→ Requirement:
Copy the data exactly from the line that contains "- Ensure no trailing slashes or typos" through the line that contains "Esta é a correlação", keeping both end lines and leaving out everything else.

§ §

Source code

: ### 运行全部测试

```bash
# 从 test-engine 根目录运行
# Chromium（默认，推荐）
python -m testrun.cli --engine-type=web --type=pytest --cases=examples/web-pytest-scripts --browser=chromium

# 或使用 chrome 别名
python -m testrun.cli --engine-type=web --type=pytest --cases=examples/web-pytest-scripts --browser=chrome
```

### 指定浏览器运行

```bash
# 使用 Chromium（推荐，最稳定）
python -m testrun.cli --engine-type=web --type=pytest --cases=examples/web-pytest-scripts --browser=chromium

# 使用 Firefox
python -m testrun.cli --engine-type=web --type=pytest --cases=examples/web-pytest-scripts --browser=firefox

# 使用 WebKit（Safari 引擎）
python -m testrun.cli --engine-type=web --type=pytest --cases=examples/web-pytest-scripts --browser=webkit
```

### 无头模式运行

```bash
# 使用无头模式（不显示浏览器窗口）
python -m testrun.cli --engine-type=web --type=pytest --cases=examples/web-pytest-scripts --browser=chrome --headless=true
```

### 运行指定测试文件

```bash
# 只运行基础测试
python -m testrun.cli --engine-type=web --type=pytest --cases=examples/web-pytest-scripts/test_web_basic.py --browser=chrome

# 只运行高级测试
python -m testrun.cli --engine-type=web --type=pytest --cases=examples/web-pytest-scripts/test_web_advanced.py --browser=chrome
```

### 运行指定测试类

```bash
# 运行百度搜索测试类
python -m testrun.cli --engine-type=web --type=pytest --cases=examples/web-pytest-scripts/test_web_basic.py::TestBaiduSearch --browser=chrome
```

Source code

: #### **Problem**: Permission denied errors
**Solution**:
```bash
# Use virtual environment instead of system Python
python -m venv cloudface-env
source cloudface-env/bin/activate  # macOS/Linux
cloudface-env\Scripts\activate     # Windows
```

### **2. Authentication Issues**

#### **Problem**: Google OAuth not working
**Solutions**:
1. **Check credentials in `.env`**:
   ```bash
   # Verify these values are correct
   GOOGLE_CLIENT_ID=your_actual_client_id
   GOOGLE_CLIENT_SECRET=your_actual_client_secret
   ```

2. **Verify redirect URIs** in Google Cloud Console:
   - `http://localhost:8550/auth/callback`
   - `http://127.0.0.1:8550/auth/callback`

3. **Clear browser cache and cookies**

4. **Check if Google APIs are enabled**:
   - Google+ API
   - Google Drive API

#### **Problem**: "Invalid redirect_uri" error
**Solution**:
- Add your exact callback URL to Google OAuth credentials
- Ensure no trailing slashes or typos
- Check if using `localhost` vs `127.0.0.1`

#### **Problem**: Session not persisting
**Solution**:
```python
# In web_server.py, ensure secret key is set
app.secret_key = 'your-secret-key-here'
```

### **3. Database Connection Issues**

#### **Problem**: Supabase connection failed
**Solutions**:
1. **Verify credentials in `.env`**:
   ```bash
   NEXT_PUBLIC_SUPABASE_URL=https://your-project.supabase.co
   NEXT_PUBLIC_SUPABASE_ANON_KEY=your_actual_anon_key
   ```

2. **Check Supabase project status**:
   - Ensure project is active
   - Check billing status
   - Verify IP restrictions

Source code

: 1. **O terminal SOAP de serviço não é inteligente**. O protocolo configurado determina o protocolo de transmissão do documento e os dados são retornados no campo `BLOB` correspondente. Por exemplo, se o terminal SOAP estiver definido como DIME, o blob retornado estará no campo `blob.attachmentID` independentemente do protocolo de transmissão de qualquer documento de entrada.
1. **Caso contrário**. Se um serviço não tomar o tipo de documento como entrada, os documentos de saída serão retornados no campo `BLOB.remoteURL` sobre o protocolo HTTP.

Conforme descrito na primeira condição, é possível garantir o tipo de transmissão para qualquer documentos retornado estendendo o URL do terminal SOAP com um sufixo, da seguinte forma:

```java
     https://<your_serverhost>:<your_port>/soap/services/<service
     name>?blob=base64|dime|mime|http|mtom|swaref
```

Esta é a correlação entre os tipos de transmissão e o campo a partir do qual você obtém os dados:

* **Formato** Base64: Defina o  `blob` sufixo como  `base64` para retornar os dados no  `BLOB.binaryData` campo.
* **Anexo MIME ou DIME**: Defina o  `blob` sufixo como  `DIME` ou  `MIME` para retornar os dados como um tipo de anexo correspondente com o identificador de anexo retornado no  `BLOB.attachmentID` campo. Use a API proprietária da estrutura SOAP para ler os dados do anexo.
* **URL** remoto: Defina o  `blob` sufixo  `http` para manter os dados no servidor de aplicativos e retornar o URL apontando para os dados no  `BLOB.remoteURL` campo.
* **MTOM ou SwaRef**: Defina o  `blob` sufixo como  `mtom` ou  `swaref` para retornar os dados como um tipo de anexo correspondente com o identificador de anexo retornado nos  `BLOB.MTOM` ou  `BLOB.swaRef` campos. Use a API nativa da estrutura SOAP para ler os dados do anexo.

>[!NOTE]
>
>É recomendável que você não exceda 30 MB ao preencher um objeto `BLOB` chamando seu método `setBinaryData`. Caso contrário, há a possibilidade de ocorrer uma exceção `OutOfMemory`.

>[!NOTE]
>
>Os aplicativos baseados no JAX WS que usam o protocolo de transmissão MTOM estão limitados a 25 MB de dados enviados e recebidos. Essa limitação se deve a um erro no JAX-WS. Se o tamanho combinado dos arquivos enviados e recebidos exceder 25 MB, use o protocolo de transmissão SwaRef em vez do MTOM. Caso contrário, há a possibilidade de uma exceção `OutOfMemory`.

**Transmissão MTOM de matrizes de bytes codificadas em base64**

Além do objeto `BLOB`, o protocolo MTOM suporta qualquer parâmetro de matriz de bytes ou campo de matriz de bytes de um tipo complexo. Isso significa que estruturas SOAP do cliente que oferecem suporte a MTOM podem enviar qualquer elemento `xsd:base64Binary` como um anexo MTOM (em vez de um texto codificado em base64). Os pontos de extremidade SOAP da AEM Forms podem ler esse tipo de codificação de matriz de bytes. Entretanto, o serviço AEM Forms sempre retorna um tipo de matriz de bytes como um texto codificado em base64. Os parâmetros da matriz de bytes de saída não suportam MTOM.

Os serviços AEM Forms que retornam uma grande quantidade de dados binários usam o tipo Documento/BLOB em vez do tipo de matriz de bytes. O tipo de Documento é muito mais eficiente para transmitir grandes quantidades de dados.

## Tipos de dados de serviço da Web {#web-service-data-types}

§ §

→ Reply:
- Ensure no trailing slashes or typos
- Check if using `localhost` vs `127.0.0.1`

#### **Problem**: Session not persisting
**Solution**:
```python
# In web_server.py, ensure secret key is set
app.secret_key = 'your-secret-key-here'
```

### **3. Database Connection Issues**

#### **Problem**: Supabase connection failed
**Solutions**:
1. **Verify credentials in `.env`**:
   ```bash
   NEXT_PUBLIC_SUPABASE_URL=https://your-project.supabase.co
   NEXT_PUBLIC_SUPABASE_ANON_KEY=your_actual_anon_key
   ```

2. **Check Supabase project status**:
   - Ensure project is active
   - Check billing status
   - Verify IP restrictions

Source code

: 1. **O terminal SOAP de serviço não é inteligente**. O protocolo configurado determina o protocolo de transmissão do documento e os dados são retornados no campo `BLOB` correspondente. Por exemplo, se o terminal SOAP estiver definido como DIME, o blob retornado estará no campo `blob.attachmentID` independentemente do protocolo de transmissão de qualquer documento de entrada.
1. **Caso contrário**. Se um serviço não tomar o tipo de documento como entrada, os documentos de saída serão retornados no campo `BLOB.remoteURL` sobre o protocolo HTTP.

Conforme descrito na primeira condição, é possível garantir o tipo de transmissão para qualquer documentos retornado estendendo o URL do terminal SOAP com um sufixo, da seguinte forma:

```java
     https://<your_serverhost>:<your_port>/soap/services/<service
     name>?blob=base64|dime|mime|http|mtom|swaref
```

Esta é a correlação entre os tipos de transmissão e o campo a partir do qual você obtém os dados:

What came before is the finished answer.